RECORD EXCERPTS:

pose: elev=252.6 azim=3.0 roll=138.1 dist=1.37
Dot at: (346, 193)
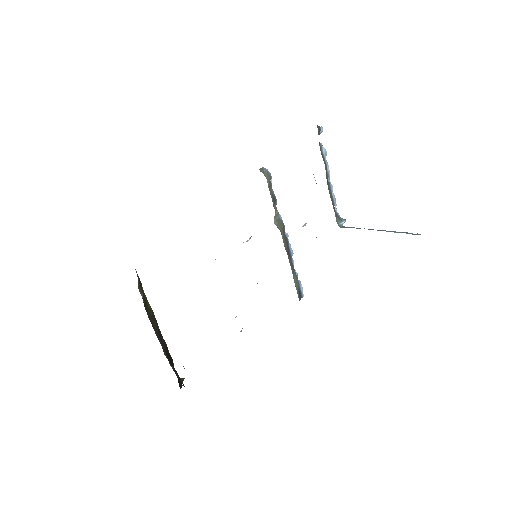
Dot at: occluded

...

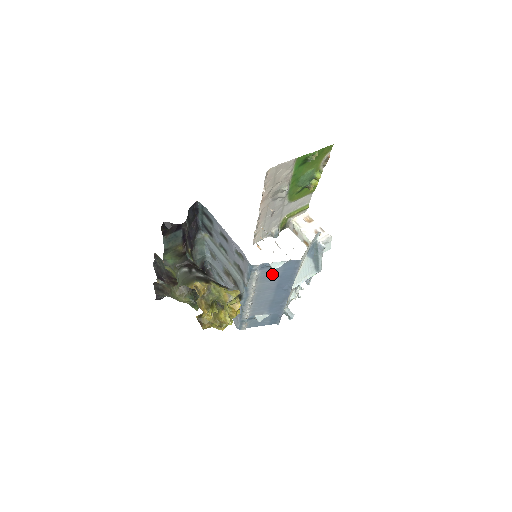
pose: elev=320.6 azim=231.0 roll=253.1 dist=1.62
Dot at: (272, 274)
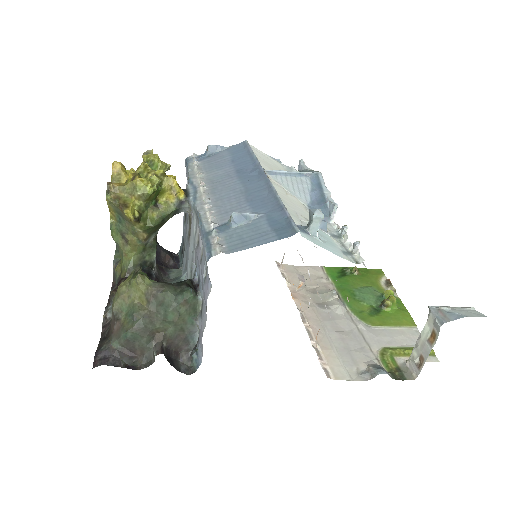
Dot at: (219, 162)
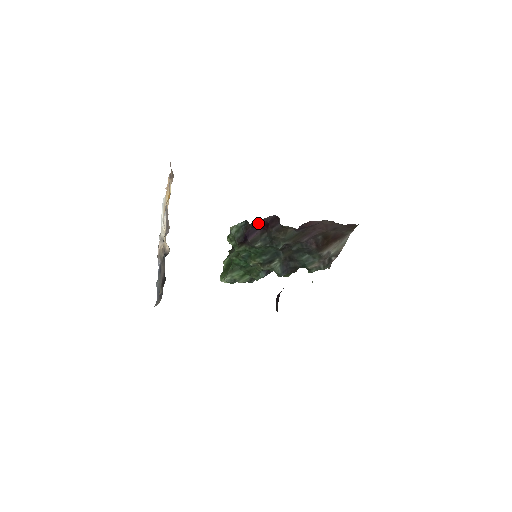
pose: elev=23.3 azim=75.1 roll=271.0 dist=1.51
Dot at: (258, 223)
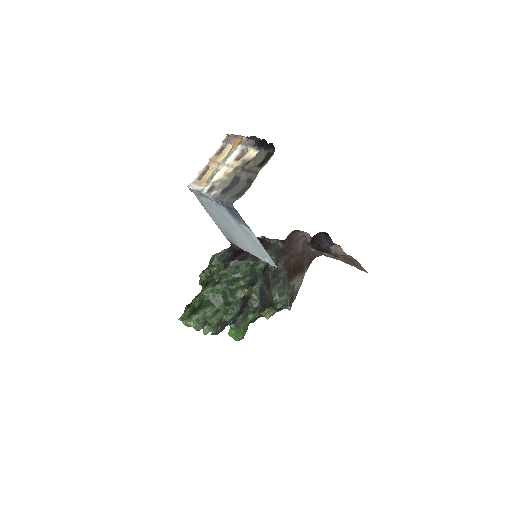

WORK TO DO:
Rewrite the lines from the one with "pose: elev=320.6 azim=231.0" to the one with "Dot at: (258, 223)", renaming "pose" as "camera" and leaving everything else unchanged. Leave out the pictures.

REPLY TO THE EXERCISE:
camera: elev=320.6 azim=231.0 roll=253.1 dist=1.62
Dot at: (272, 274)
Dot at: (219, 162)
camera: elev=23.3 azim=75.1 roll=271.0 dist=1.51
Dot at: (258, 223)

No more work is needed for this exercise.